Auto Tuning Machine Learning
Auto Hyperparameter Tuning SQLFlow allows the users to specify hyperparameter values via the WITH clause when training models. However, most users under our survey prefer that SQLFlow could automatically estimate these hyperparameters instead. This document is about the automatic hyperparameter estimation. Azure Machine Learning allows you to warm start your hyperparameter tuning run by leveraging knowledge from up to 5 previously completed / cancelled hyperparameter tuning parent runs. You can specify the list of parent runs you want to warm start from using this snippet. Jul 26, 2019 Auto Tune Models - A multi-tenant, multi-data system for automated machine learning (model selection and tuning).
- Auto Tuning Machine Learning Center
- Auto Tuning Machine Learning Chart
- Auto Tuning Machine Learning Software
This alert has been successfully added and will be sent to:
You will be notified whenever a record that you have chosen has been cited.
To manage your alert preferences, click on the button below.
Manage my AlertsPlease log in to your account
Save to Binder
Create a New Binder
Modern High-Level Synthesis (HLS) tools allow C descriptions of computation to be compiled to optimized low-level RTL, but expose a range of manual optimization options, compiler directives and tweaks to the developer. In many instances, this results in a tedious iterative development flow to meet resource, timing and power constraints which defeats the purpose of adopting the high-level abstraction in the first place. In this paper, we show how to use Machine Learning routines to predict the impact of HLS compiler optimization on final FPGA utilization metrics. We compile multiple variations of the high-level C code across a range of compiler optimizations and pragmas to generate a large design space of candidate solutions. On the Machsuite benchmarks, we are able to train a linear regression model to predict resources, latency and frequency metrics with high accuracy (R2 > 0.75). We expect such developer-assistance tools to (1) offer insight to drive manual selection of suitable directive combinations, and (2) automate the process of selecting directives in the complex design space of modern HLS design.

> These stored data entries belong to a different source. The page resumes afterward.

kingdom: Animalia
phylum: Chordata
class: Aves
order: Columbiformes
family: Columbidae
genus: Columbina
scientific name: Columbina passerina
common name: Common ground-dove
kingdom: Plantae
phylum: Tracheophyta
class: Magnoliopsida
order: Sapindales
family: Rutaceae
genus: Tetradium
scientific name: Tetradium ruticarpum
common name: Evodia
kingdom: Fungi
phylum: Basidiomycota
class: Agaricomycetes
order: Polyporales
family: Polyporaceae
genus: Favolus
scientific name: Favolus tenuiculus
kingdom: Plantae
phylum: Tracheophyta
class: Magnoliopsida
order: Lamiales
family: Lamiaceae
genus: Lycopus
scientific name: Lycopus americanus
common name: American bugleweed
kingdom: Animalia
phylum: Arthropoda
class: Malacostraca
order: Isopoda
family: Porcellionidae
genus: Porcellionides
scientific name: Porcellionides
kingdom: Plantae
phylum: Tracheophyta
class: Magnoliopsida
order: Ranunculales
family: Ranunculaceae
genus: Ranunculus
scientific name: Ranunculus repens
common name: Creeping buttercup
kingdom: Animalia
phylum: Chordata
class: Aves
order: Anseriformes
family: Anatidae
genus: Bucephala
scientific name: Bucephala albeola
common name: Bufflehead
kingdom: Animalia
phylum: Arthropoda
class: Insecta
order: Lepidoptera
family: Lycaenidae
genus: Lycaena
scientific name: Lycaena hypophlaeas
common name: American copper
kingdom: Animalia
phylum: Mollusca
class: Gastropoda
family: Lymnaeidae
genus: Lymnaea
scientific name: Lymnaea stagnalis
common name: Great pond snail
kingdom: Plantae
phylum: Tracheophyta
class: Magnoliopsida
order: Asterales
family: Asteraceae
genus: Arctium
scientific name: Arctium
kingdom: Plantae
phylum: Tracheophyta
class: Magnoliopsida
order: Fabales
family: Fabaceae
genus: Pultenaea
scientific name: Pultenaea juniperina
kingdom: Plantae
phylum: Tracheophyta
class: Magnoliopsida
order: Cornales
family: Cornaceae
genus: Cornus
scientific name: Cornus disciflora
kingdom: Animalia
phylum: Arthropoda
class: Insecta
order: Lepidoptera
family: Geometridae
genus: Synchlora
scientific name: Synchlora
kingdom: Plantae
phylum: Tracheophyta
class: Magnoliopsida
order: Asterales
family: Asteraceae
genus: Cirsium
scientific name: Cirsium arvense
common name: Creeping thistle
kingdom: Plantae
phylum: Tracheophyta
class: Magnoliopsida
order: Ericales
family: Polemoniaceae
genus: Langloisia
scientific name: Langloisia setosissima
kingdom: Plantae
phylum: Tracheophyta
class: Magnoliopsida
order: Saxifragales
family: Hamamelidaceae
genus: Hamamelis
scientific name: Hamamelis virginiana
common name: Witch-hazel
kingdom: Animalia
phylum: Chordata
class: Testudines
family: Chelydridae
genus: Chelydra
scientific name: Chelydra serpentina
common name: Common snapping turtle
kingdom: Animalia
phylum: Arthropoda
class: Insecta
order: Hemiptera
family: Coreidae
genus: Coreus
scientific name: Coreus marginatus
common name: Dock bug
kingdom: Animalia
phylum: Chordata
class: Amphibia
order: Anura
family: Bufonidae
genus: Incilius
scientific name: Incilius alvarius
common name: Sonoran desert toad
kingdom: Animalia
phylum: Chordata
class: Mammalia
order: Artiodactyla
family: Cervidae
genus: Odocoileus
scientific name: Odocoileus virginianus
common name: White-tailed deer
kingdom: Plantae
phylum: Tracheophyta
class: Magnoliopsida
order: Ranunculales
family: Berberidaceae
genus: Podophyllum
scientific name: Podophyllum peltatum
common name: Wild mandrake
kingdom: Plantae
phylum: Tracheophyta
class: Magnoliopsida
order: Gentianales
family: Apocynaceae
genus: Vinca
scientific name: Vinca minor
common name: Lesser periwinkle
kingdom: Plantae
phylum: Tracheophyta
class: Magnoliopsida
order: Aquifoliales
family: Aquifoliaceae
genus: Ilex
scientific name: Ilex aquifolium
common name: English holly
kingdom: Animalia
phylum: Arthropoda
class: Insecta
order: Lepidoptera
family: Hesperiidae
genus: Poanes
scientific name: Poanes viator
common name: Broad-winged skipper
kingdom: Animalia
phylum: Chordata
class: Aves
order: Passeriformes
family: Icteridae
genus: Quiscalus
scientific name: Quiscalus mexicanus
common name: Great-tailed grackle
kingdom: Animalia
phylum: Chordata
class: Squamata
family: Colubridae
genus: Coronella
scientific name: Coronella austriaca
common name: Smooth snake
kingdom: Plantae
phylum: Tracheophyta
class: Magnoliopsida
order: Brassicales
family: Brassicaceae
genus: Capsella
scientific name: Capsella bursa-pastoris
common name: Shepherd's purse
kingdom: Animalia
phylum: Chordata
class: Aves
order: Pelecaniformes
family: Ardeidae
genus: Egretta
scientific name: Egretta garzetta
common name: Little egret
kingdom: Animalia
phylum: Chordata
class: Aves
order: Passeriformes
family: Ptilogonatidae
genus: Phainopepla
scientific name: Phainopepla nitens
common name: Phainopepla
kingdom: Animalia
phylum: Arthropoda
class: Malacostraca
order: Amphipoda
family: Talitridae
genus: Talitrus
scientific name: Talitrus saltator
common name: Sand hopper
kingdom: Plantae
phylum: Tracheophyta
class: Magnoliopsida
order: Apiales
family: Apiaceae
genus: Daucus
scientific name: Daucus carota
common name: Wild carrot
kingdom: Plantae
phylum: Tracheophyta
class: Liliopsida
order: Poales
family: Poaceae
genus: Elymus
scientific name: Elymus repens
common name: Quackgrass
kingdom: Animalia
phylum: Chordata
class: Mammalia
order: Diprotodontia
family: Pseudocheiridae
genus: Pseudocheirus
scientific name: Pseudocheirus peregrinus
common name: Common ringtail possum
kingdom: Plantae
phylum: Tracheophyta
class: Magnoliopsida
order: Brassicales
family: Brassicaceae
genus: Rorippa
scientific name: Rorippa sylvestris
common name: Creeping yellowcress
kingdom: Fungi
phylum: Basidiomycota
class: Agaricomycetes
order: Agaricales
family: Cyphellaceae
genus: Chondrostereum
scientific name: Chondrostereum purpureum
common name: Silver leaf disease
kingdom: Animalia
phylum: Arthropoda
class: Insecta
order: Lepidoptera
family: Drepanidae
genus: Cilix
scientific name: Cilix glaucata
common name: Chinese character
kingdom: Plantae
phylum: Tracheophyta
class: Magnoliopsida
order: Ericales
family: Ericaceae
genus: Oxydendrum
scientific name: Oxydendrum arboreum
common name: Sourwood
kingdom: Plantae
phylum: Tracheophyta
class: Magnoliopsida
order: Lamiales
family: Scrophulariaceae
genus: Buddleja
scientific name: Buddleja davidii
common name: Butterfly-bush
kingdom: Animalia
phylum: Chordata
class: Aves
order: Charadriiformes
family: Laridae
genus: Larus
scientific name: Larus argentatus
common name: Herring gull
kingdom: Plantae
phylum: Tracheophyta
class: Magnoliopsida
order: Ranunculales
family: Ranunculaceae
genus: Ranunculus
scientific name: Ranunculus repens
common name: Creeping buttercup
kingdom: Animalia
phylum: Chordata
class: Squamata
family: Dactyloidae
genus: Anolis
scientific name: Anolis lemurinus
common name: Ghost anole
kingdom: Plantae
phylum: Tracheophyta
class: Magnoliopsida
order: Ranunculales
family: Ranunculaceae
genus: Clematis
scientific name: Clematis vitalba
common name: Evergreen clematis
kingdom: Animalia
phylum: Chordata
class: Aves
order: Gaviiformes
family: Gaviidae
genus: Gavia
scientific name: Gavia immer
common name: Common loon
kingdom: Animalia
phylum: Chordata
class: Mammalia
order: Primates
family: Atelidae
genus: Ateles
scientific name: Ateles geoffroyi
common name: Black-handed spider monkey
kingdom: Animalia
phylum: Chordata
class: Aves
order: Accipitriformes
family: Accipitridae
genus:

- N. Kapre, B. Chandrashekaran, H. Ng, and K. Teo. Driving timing convergence of FPGA designs through Machine Learning and Cloud Computing. In Field-Programmable Custom Computing Machines (FCCM), 2015 IEEE 23rd Annual International Symposium on, pages 119--126, May 2015. Google ScholarDigital Library
- N. Kapre, H. Ng, K. Teo, and J. Naude. Intime: A Machine Learning approach for efficient selection of FPGA CAD tool parameters. In Proceedings of the 2015 ACM/SIGDA International Symposium on Field-Programmable Gate Arrays, FPGA '15, pages 23--26, New York, NY, USA, 2015. ACM. Google ScholarDigital Library
Machine-Learning driven Auto-Tuning of High-Level Synthesis for FPGAs (Abstract Only)
Login options
Check if you have access through your login credentials or your institution to get full access on this article.
Sign inFull Access
Published in
298 pagesDOI:10.1145/2847263- General Chair:
- Deming Chen,
- Program Chair:
Copyright © 2016 Owner/Author
Sponsors
Publisher
Association for Computing Machinery Cooking restaurant game download apk.
New York, NY, United States
Publication History
Author Tags
Qualifiers
- poster
Article Metrics
- Total CitationsView Citations
- Total Downloads
- Downloads (Last 12 months)0
- Downloads (Last 6 weeks)0
Other Metrics
Auto Tuning Machine Learning Center
Digital Edition
Auto Tuning Machine Learning Chart
Massive vst full crack. View this article in digital edition.